A Kist of Thistles
26 Feb 2021
By Joe Smith
The people behind A Kist of Thistles, anthology of poetry, are the collective personification of the ‘Radical’ in the Radical New Futures theme of the Paisley Book Festival. Presented by Morag Smith, the event was introduced by Jim Aitken, the book editor who is also involved in the web-based Culture Matters, a left-leaning radical collective. What makes the authors of this anthology ‘radical’, Jim says, is that they not only want a better Scotland, they want a better world! (here here!).
The poems in the book are in English, Scots and Gaelic, written by a multicultural group of people that is thoroughly representative of modern Scotland. There is a collective commitment to Scottish Independence, but the book also tackles international, environmental as well as other broader social themes.
Eighteen different writers, a mere representation of the total, read aloud their radical poetry.
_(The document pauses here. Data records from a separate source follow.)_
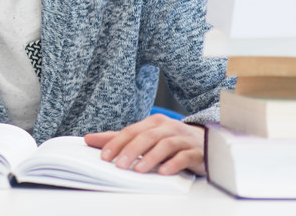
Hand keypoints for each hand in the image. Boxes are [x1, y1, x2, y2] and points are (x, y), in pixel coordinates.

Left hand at [84, 114, 205, 175]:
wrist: (206, 142)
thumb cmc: (171, 140)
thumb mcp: (145, 137)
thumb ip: (119, 139)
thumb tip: (89, 139)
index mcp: (154, 122)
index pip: (131, 131)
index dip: (117, 143)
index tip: (104, 157)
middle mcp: (168, 127)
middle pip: (147, 136)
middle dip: (131, 151)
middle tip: (118, 165)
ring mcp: (183, 139)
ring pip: (165, 145)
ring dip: (150, 157)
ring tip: (138, 170)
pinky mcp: (197, 152)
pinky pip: (185, 156)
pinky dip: (173, 163)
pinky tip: (163, 173)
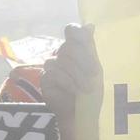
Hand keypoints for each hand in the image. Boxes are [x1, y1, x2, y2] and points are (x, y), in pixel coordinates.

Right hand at [42, 25, 99, 139]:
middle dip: (83, 62)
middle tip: (93, 75)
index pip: (72, 31)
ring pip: (60, 59)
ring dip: (76, 75)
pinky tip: (73, 91)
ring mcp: (52, 66)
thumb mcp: (95, 69)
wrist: (82, 115)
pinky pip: (53, 73)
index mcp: (77, 50)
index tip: (80, 36)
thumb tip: (90, 25)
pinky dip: (66, 82)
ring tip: (85, 88)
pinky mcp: (44, 79)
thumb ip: (90, 47)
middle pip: (68, 47)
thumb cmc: (92, 92)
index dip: (75, 32)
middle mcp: (63, 55)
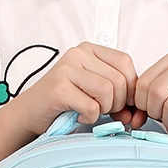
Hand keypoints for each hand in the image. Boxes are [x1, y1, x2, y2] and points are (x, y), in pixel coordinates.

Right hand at [8, 42, 146, 136]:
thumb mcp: (95, 94)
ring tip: (88, 111)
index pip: (126, 64)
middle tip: (102, 111)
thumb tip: (137, 115)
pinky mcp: (59, 88)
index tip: (122, 106)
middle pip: (120, 81)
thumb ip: (119, 97)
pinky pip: (92, 107)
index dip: (130, 89)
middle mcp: (78, 53)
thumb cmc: (65, 104)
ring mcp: (67, 69)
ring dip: (103, 110)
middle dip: (117, 104)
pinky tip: (77, 115)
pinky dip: (89, 118)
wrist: (30, 113)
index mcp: (90, 49)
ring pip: (108, 92)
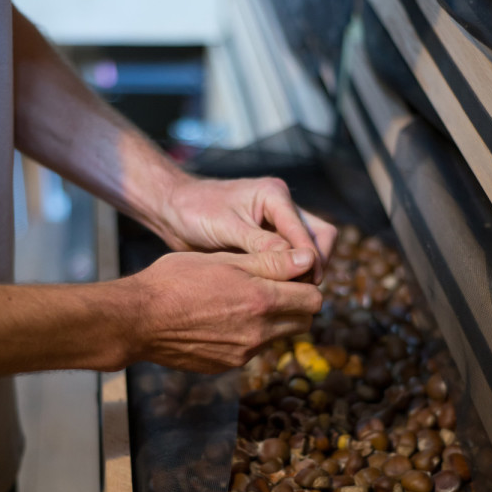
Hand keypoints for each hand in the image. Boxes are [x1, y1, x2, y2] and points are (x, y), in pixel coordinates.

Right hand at [111, 248, 323, 372]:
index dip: (306, 284)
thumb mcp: (223, 260)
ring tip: (239, 303)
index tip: (290, 275)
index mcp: (262, 300)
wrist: (136, 319)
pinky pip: (250, 350)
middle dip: (295, 305)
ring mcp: (242, 353)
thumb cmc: (174, 281)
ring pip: (277, 337)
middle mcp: (258, 332)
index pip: (314, 299)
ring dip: (271, 322)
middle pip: (303, 323)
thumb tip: (307, 259)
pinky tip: (218, 321)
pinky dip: (245, 336)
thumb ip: (269, 262)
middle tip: (271, 288)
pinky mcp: (225, 365)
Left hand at [162, 176, 337, 283]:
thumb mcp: (226, 227)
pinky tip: (279, 292)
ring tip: (291, 295)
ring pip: (306, 249)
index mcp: (274, 195)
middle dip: (315, 264)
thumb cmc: (193, 211)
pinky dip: (288, 273)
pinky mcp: (266, 239)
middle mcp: (280, 207)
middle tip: (303, 292)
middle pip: (319, 237)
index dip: (311, 259)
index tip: (308, 285)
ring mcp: (275, 223)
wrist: (172, 211)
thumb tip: (299, 262)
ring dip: (303, 270)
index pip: (308, 231)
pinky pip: (288, 257)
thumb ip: (260, 243)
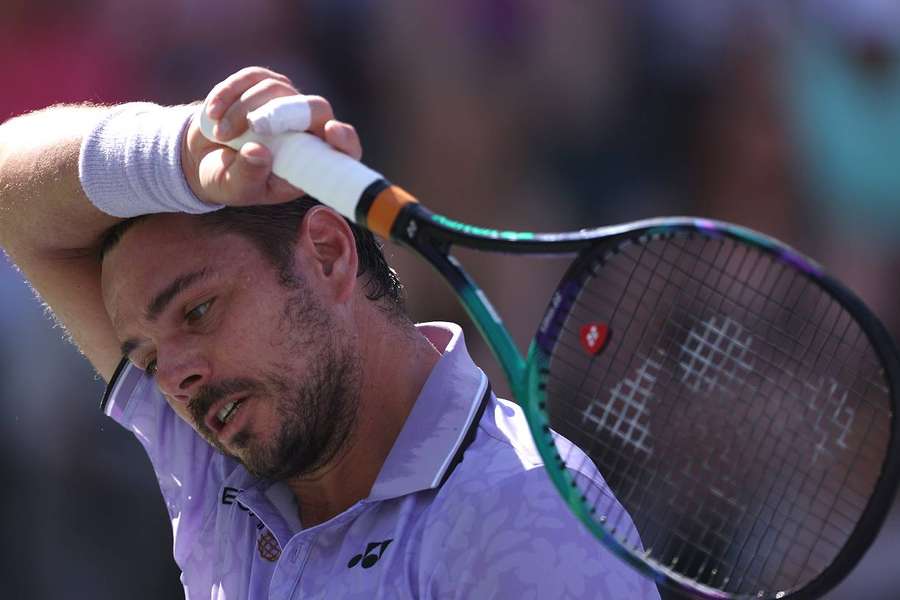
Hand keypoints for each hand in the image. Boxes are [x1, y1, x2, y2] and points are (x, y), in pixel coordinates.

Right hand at [182, 66, 361, 206]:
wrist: (200, 157)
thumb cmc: (228, 180)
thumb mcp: (236, 188)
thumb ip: (248, 176)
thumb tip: (258, 153)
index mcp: (310, 161)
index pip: (345, 149)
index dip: (345, 139)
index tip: (332, 132)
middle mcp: (305, 129)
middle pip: (317, 108)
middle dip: (284, 114)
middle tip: (254, 126)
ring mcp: (286, 103)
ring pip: (278, 90)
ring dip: (244, 110)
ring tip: (221, 134)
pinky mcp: (262, 83)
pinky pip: (253, 77)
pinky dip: (229, 93)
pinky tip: (212, 113)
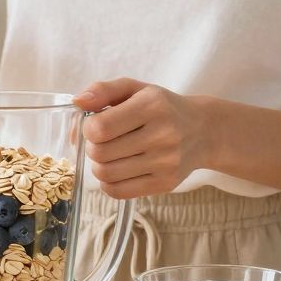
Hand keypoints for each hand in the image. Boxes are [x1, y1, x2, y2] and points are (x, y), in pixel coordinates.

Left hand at [73, 79, 208, 198]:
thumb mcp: (135, 89)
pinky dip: (108, 183)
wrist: (203, 131)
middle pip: (99, 153)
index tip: (96, 125)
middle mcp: (162, 134)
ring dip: (99, 166)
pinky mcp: (165, 183)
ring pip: (106, 174)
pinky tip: (117, 171)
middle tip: (103, 141)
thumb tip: (78, 101)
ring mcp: (166, 162)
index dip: (88, 128)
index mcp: (152, 105)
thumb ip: (103, 90)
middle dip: (93, 147)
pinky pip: (118, 192)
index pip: (100, 128)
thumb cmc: (162, 107)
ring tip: (110, 155)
Subjects included homelessness, suffragettes, Donald Trump, Keir Hardie, Scottish independence, fairy tales, Post-Truth politics, and wheelie bins. Too many to discuss here in any detail.
The memorable points for me were the opening line of Chris Boyland’s The City which opened with, “Hope has broken out to the East of the City…” A.C. Clarke’s 21st Century Blues was inspired. The wonderful Leela Soma made at least her second appearance at this year’s festival, and John McMahon’s short poem For the Love of My Country was delightful. There were so many great works on offer, providing but a mere taster of what radicalness lurks within the pages of the Kist of Thistles. My favourite, however, was Jim Ferguson’s We’re Not Supposed To, delivered in a truly unique style, with more of the gallus swagger of a song than the metronomic march of a poem.
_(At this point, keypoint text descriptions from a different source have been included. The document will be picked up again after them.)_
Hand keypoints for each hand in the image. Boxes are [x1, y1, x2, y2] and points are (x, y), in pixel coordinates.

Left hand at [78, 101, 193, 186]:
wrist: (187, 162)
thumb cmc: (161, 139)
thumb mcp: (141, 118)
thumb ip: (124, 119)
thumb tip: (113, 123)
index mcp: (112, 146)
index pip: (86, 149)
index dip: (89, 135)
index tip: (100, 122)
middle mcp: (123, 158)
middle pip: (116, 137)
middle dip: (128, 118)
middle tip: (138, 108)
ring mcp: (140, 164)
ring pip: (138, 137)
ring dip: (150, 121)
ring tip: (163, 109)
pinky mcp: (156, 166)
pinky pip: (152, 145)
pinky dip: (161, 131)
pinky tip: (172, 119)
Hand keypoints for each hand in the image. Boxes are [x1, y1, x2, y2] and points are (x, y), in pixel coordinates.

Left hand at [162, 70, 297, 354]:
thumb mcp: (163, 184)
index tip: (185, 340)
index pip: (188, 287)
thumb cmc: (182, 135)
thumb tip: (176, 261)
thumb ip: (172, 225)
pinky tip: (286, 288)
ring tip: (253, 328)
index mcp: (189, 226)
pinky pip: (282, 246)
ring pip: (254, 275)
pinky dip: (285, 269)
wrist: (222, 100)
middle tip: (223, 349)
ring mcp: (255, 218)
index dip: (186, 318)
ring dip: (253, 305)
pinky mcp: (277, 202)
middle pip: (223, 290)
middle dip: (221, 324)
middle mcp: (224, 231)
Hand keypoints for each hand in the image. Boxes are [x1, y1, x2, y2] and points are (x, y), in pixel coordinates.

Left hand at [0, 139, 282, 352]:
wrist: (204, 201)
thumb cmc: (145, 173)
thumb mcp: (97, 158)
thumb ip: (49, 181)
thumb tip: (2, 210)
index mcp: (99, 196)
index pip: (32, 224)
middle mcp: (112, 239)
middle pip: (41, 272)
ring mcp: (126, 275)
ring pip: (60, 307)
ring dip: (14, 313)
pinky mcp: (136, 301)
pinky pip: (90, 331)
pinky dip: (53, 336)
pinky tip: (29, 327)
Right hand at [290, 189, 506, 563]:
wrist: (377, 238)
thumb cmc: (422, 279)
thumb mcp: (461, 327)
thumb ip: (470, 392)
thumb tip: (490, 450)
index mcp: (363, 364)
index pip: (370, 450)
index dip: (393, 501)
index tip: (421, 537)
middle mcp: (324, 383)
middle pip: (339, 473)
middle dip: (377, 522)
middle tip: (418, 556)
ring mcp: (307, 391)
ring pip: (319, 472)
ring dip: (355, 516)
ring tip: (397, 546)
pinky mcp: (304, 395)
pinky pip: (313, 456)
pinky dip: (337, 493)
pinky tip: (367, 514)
These poems were rousing, they were sad, some were full of black humour, and they all told a story, each worth telling. This band of poets put me in mind of a small revolutionary army. A militia of militants. One could go as far as saying they had something of the 1820 radicals about them. I can see them, in my mind’s eye, gathering on the Corner of Mill Street, wooden clogs on the cobblestones, shoulders wrapped in shawls, hearts pounding under waistcoats. Big Jim Ferguson stirs the crowd by reading, nae, singing, the Proclamation (known as the ‘treasonable address’). Mary McCabe shouts “Liberty or Death!” and they’re off, marching through Paisley, on their way to join forces with Hardie and Baird, headed for the Carron Iron foundry, intent on seizing just enough cannon to ‘persuade’ King George to meet their demands, and grant them universal suffrage.
These poets are fierce. They fire up the radical imagination.
They’re not messing about. This book means business. This group of poets are angry and they are determined. They want a better Scotland and they want a better world. And I for one, would not stand in their way.